Problem statement - How would you render this sentence from the reading post below in Spanish: "Before reading Nona, I'd read the prequels."

Belated 2022 Reading
Feb. 5th, 2023 12:08 am![[personal profile]](https://www.dreamwidth.org/img/silk/identity/user.png)
Nona the Ninth (Tamsyn Muir) (2022): It would seem I did not post a word about Harrow the Ninth, which I read and enjoyed, though I could have done with somewhat less amateur surgery mixed into kitchen activities. By the end of Alecto I suspect everyone will wish that certain characters had done rather less amateur surgery, full stop.
But Nona! (aka, "Act One of Alecto the Ninth, but it got out of hand".) I started writing up Nona, while either out of my mind on booze, sleep deprivation, or finishing Nona. Possibly all three. Enjoy my reflections on the novel, edited almost not at all.
Either you've read the previous novels, or you haven't. Before reading Nona, I'd read the prequels.
(Tangent: there's some novels I read as a teen that I liked a great deal, because they had all this backstory and prior worldbuilding! ...guess what, turned out I had picked up number N in a trilogy or long-running series.
It would be deeply interesting to drop Nona on an unsuspecting person, and see how far they made it before the weight of unarticulated prior novels threw them out of the story. Kirona Gaia just doesn't hit the same if you don't know Gideon.)
Everyone who wants to, as the kids say, "throw hands" with John after Nona, MAKE SOME NOISE in comments! What absolutely bonkers person(s) gave John & Co. a small nuclear bomb?
The murder-hookup diagram for Locked Tomb is pretty straightforward: people who have boned and people who have tried to murder each other are approaching 1:1, especially if one excludes Abigail and Magnus from the diagramming. (As far as we know. Maybe they had a vigorous courtship.) The murder-hookup-"whose soul is in whose body" diagram is getting pretty messy, though.
The meta significance of the murder-hookup connection should be explored by someone who is very keen on this fandom.
What else: Gideon's ba is in one place and her ka in another, it seems; and that leaves aside Gideon's zombiefied incorruptible body. This may or may not have something to do with lyctorship, or being the child of God. Details hazy, try again in Alecto. Alecto and John's intimate moments are certainly a thing to consider, preferably behind a wall of either top level AO3 warnings, or Author Chooses Not To Warn. I am not inclined to like Paul because I want Cam and Palamedes back, but it's an imperfect world and I will make my peace with Paul. Likewise I will have to make my peace with Nona being adorable and weird and wonderful and very, very dead, because she was always made out of other people, stitched together, whose various parts longed to return to their place of origin.

Source material -
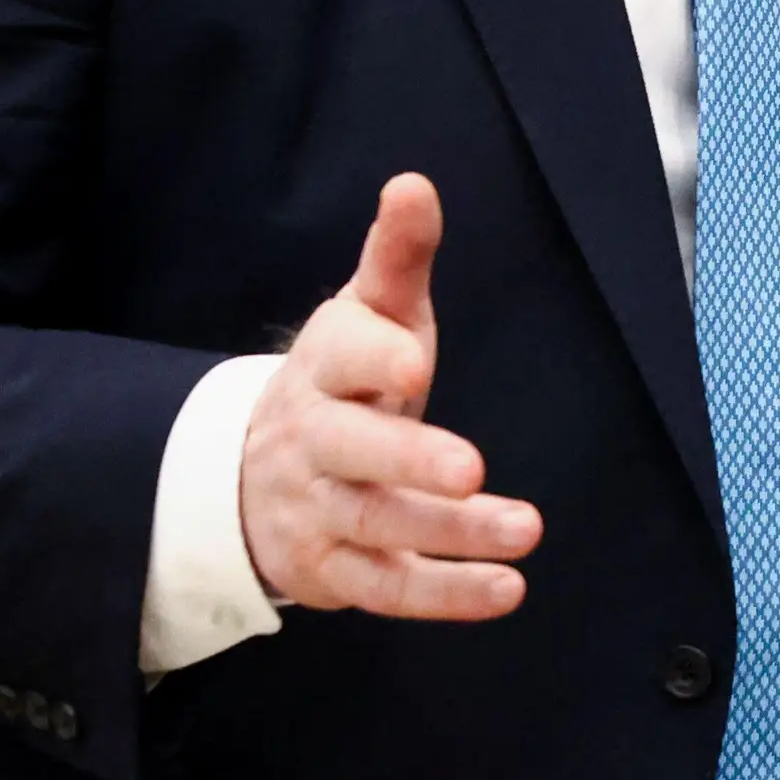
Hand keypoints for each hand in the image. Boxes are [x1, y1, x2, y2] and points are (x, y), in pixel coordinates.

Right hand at [239, 175, 542, 619]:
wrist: (254, 475)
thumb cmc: (343, 379)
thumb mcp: (368, 314)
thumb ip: (396, 257)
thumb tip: (414, 184)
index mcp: (323, 368)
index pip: (342, 356)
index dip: (374, 357)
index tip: (413, 357)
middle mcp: (313, 442)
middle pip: (355, 451)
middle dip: (409, 459)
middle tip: (471, 467)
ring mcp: (319, 512)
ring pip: (380, 526)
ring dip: (452, 534)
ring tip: (525, 530)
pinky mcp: (335, 572)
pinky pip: (390, 589)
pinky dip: (446, 595)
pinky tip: (507, 589)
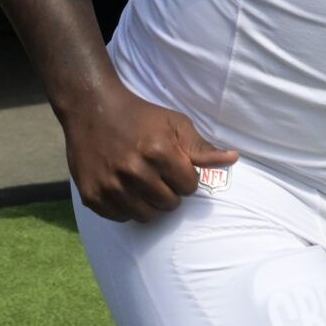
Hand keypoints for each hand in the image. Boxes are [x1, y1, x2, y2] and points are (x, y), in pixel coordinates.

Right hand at [64, 87, 237, 223]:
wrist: (92, 108)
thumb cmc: (140, 116)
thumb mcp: (175, 124)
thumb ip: (201, 147)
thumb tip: (233, 159)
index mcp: (159, 152)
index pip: (189, 187)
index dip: (185, 177)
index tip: (174, 166)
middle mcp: (134, 171)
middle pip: (169, 204)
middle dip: (169, 191)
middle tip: (157, 174)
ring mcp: (110, 186)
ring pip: (146, 216)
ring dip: (150, 203)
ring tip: (143, 183)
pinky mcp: (92, 196)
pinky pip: (121, 217)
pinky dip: (126, 207)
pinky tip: (124, 188)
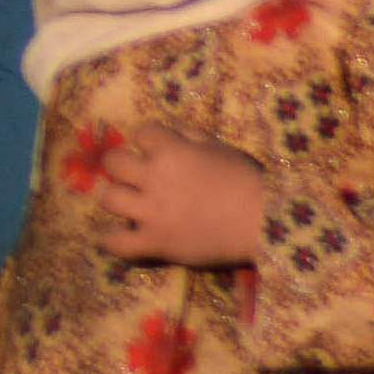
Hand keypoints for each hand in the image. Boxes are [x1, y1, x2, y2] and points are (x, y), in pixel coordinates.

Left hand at [91, 127, 267, 268]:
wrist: (264, 222)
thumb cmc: (247, 181)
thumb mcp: (221, 148)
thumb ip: (191, 137)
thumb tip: (171, 131)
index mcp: (172, 151)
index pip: (141, 132)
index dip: (148, 140)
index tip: (154, 150)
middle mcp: (155, 178)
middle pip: (114, 162)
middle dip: (122, 166)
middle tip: (134, 176)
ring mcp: (151, 212)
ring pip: (108, 198)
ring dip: (117, 199)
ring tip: (128, 204)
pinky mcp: (155, 242)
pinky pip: (116, 242)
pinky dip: (111, 240)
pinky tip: (115, 236)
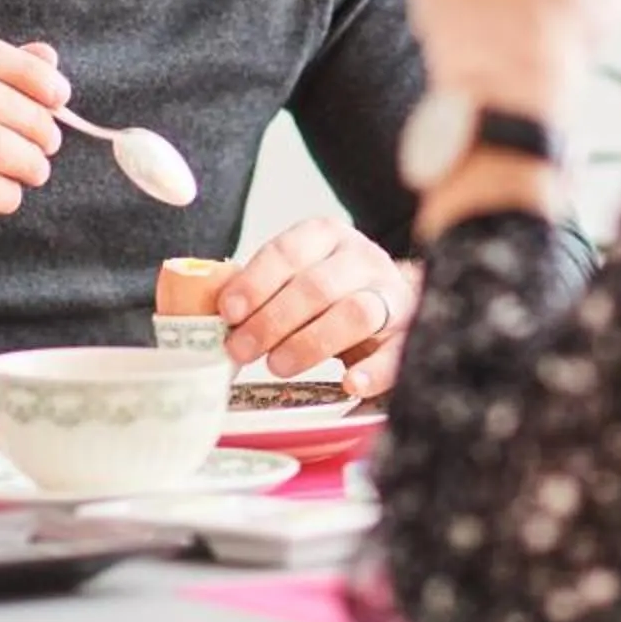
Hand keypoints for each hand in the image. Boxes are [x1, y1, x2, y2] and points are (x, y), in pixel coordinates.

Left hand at [219, 218, 415, 397]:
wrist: (396, 303)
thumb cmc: (332, 295)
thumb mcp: (298, 278)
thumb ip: (263, 291)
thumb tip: (209, 314)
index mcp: (327, 238)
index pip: (289, 251)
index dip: (256, 281)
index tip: (228, 311)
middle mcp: (362, 259)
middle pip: (318, 286)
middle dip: (273, 320)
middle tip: (241, 349)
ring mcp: (392, 294)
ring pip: (355, 312)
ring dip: (310, 343)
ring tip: (278, 366)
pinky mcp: (412, 332)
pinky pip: (398, 351)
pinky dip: (374, 370)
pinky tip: (350, 383)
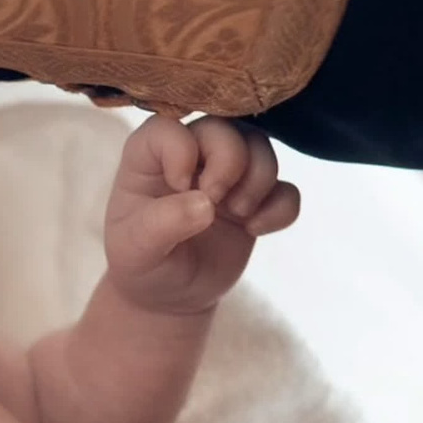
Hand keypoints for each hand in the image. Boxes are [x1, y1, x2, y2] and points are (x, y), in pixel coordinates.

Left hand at [101, 115, 298, 314]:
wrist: (169, 296)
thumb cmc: (142, 263)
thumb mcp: (135, 250)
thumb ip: (163, 223)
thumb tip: (206, 204)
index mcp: (149, 156)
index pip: (169, 127)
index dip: (182, 151)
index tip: (179, 187)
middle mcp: (191, 156)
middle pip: (225, 128)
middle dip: (229, 162)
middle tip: (216, 201)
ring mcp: (227, 176)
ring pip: (261, 148)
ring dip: (258, 180)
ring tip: (239, 215)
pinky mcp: (256, 201)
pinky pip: (286, 189)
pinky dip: (280, 208)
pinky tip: (255, 230)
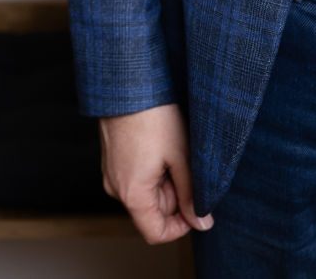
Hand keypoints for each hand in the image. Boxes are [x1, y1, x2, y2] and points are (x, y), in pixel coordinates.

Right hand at [99, 103, 213, 243]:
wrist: (127, 82)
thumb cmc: (154, 116)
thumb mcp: (181, 156)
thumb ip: (192, 193)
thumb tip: (203, 223)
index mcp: (132, 194)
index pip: (155, 233)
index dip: (181, 227)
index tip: (198, 208)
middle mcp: (116, 188)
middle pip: (153, 209)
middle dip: (175, 193)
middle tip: (188, 162)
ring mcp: (112, 172)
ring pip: (146, 190)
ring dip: (165, 177)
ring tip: (174, 147)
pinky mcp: (112, 158)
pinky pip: (136, 174)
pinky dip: (153, 166)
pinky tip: (162, 141)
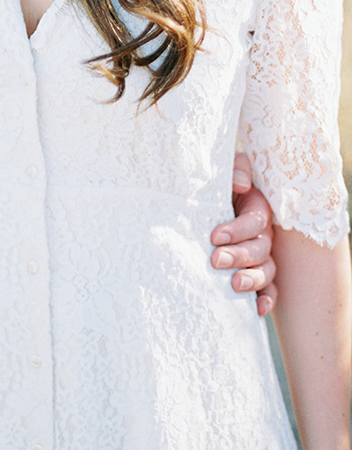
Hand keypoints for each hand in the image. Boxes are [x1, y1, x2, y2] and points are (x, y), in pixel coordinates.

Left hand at [210, 153, 276, 315]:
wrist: (211, 199)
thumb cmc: (220, 184)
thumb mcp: (227, 170)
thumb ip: (236, 170)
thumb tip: (242, 184)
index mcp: (258, 208)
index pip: (253, 222)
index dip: (237, 230)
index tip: (215, 235)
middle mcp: (263, 234)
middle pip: (260, 248)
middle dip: (238, 256)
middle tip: (215, 260)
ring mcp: (262, 255)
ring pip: (266, 270)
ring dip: (252, 279)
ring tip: (234, 285)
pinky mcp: (255, 271)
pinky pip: (269, 289)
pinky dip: (266, 300)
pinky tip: (256, 310)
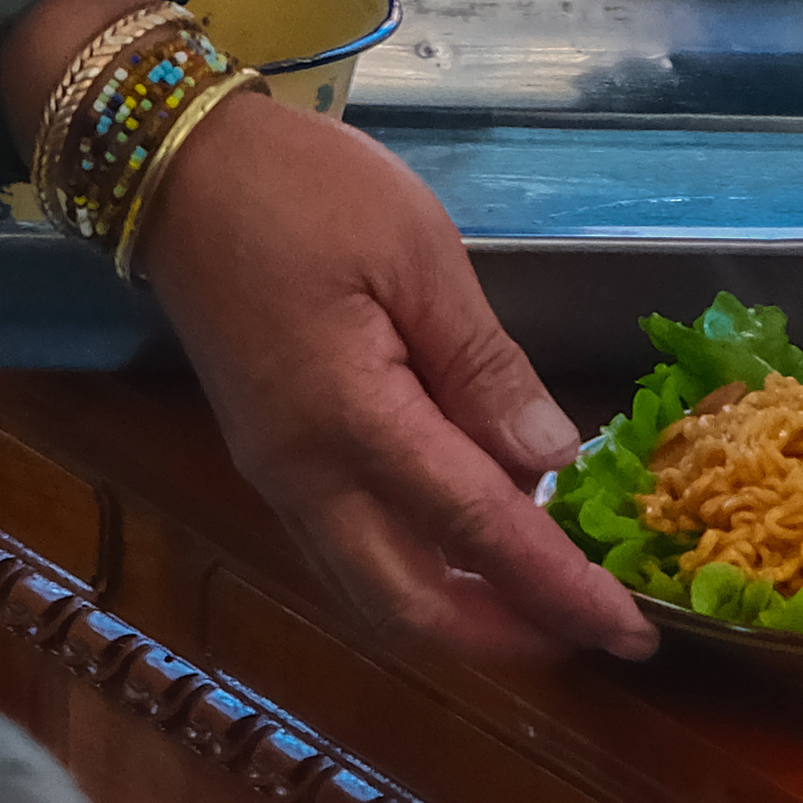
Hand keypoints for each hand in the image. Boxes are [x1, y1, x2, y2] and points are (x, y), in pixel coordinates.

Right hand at [138, 88, 645, 661]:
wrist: (174, 169)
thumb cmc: (303, 191)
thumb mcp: (418, 254)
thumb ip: (483, 367)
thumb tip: (550, 459)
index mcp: (349, 421)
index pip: (476, 529)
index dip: (557, 586)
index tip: (628, 631)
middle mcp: (305, 476)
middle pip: (409, 605)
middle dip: (504, 633)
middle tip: (588, 627)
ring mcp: (279, 476)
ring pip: (372, 588)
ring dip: (458, 612)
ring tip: (542, 596)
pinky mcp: (270, 460)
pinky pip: (349, 548)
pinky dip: (418, 568)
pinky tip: (469, 539)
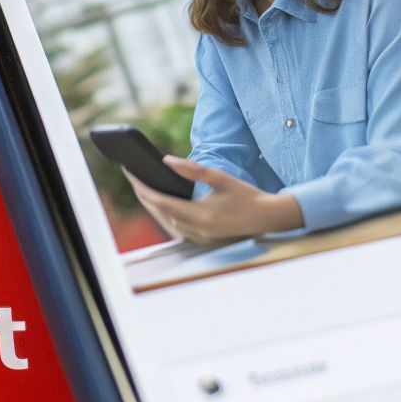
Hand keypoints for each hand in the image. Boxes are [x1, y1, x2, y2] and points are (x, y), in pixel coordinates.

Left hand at [128, 156, 304, 244]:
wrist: (269, 219)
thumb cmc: (248, 196)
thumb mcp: (221, 178)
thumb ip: (194, 170)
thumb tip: (168, 161)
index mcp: (201, 216)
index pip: (162, 202)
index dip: (143, 188)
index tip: (131, 174)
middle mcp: (198, 230)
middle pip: (160, 213)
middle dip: (144, 195)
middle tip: (132, 177)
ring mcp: (200, 238)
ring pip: (166, 223)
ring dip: (153, 206)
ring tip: (142, 188)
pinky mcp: (203, 240)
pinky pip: (177, 229)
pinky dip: (166, 216)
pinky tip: (161, 204)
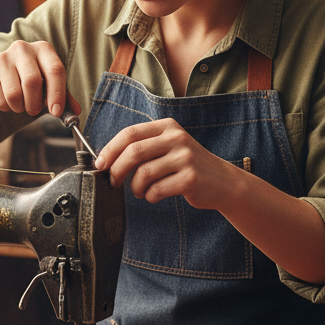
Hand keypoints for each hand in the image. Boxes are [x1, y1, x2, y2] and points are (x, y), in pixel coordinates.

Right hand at [0, 40, 79, 117]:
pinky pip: (0, 100)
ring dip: (20, 107)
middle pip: (32, 82)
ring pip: (14, 94)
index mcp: (43, 49)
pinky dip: (7, 108)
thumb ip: (63, 96)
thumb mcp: (49, 83)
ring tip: (21, 104)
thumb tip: (75, 112)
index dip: (57, 94)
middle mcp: (22, 48)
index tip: (56, 112)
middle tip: (35, 110)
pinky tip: (7, 99)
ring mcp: (2, 58)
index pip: (55, 70)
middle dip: (35, 103)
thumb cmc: (30, 78)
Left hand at [94, 117, 234, 208]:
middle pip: (134, 152)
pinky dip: (150, 197)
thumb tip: (107, 159)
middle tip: (112, 182)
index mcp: (167, 127)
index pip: (130, 133)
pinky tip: (155, 196)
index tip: (100, 164)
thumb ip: (144, 147)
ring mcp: (185, 158)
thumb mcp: (170, 146)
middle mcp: (176, 139)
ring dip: (135, 188)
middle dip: (117, 170)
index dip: (110, 149)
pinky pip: (157, 190)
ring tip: (141, 192)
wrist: (223, 182)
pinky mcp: (190, 178)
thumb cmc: (189, 165)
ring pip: (143, 174)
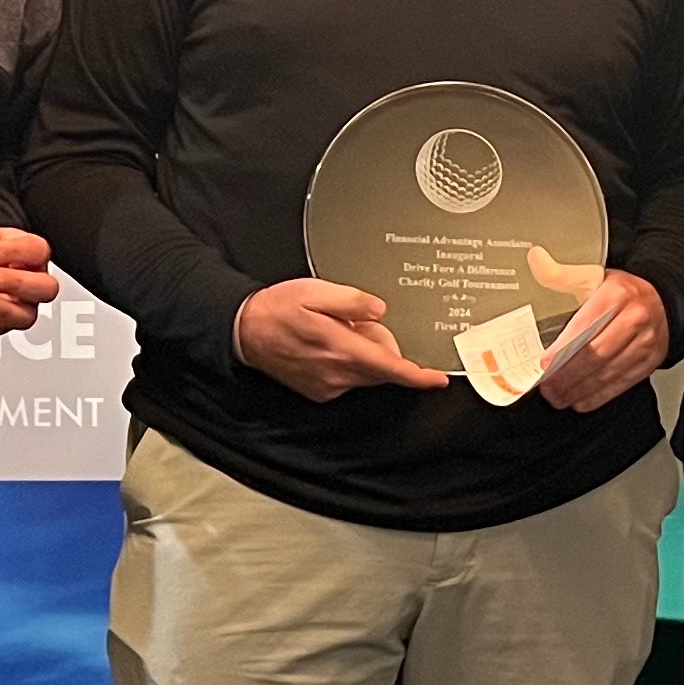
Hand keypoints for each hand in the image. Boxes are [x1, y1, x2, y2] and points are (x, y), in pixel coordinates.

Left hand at [0, 225, 57, 344]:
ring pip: (28, 316)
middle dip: (16, 283)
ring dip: (2, 309)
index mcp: (30, 255)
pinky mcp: (2, 326)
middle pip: (46, 288)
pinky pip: (0, 332)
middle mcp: (32, 283)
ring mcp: (21, 307)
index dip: (16, 252)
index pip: (38, 251)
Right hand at [234, 276, 448, 398]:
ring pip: (366, 373)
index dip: (418, 375)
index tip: (438, 379)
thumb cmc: (278, 309)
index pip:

Written answer - Antes de leer Nona, ya había leído las precuelas.